Having my own software product is nice in some ways, but it also eats up a lot of time due to my desire to create a product that I love.

Don’t worry about ReceiptWallet going away; I have some cool ideas for the future. Of course, I can’t guarantee what or when will be in there (until a product ships, no one can know what a product will contain despite reassurance from developers).

Good API ideas gone bad

Back when I started writing ReceiptWallet, I wanted to add scanner support and the easiest way looked like I could use Apple’s Image Capture (ICA) framework. This worked quite well for the first scanner I tried, but the second one only scanned in black and white or had some other problem. So, I gave up on that, learned enough TWAIN to get ReceiptWallet working with most scanners that had TWAIN drivers. I was quite content for 1.5 years (except for the crappy scanner drivers and crash reports I regularly received). Last week I was contacted by a developer who asked me if I was going to support ICA because some newer scanner drivers were going to be written around ICA. I already had ICA code in ReceiptWallet (I actually tried again right before ReceiptWallet 2.0 was released), so I took a look at it.
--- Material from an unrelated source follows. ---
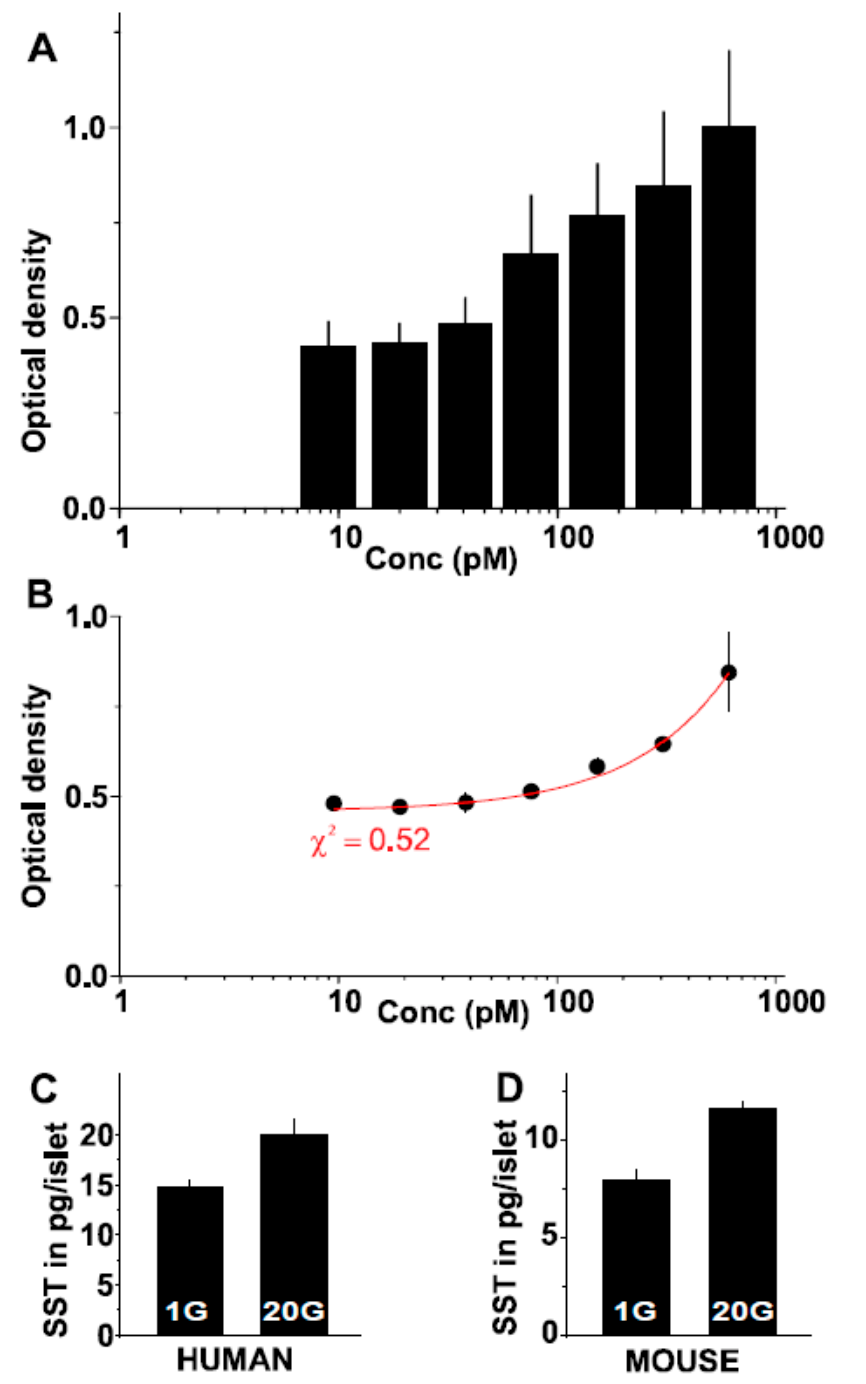
Figure 6. Assay to detect SST secretion with varying glucose concentrations—( A ) Optical density plotted against the concentration of SST diluted to prepare standards, ( B ) Same as ( A ) but fitted with exponential decay function with chi-square value of 0.52, ( C ) SST secretion interpolated against the curve from human islets treated with 1 and 20 mM glucose (1G and 20G groups respectively). Each experiment was repeated with 3 replicates using 3 donor islets (received on sperate days), ( D ) SST secretion interpolated against the curve from mouse islets treated with 1 and 20 mM glucose (1G and 20G groups respectively). Each experiment was repeated with 3 replicates using on two different days using 3–6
Well, there is either a problem with my scanner or ICA in Leopard (10.5.2) as I can only scan in black and white. Furthermore, there is a really simple function, ICAImportImage, that should reduce the amount of work I have to do and presents a standard user interface.

There are a few major problems with this interface. The whole area near Scan To Folder is unnecessary if it is called from within an application. I don’t want the user to specify where it goes, the format or automatic task. The second major issue is if I change Scan Mode to Flatbed (even though I have a sheet feed scanner), parts of the UI dim and I have to quit the app (same thing happens in Apple’s Image Capture application).

So while this is great in theory (I’ve seen one app use this and apparently not care about the issues), it is a poor user experience in any app other than Image Capture. I’ll write up a bug for Apple on this, but who knows when it will get fixed. As for my other issues with ICA, I opened an Apple DTS incident and some of my issues were confirmed as bugs. Wow, that makes it almost impossible to use ICA as I found several bugs in just a simple use of the API.

Will Apple fix ICA? Hopefully. When? I don’t have any clue. My hope is that it is sooner rather than later.

Threading rears its ugly head, again

It seems to be a recurring topic here on my blog, threading. I was asked to look at a problem for a client yesterday and discovered a very subtle threading issuing (I actually didn’t create it, one of the other people on the project created the problem when he added some code). Basically in order to show progress while the app is doing stuff, some code is executed on a separate thread. However, the main thread basically spins in a loop using something like:

while (threadRunning)
{
	NSDate *newDate = [[NSDate alloc] initWithTimeIntervalSinceNow:0.05];
	[[NSRunLoop currentRunLoop] runMode:NSDefaultRunLoopMode beforeDate:newDate];
	[newDate release];
}

The application uses CoreData for managing data and the second thread accesses the CoreData store. You would think that the above code blocks the main thread from doing anything while the second thread is running, but like my issue with NSTask, the main thread is actually doing something. In this case, the UI is bound using Cocoa bindings to the managed object context and the secondary thread was also using the same managed object context. As explained in Apple’s docs on Core Data multi-threading, you could get a deadlock when 2 threads are accessing the same managed object context at the same time. Bindings hid the fact that they were talking to the managed object context. I should have realized this, but I didn’t.

Will I ever learn about how to get threading right?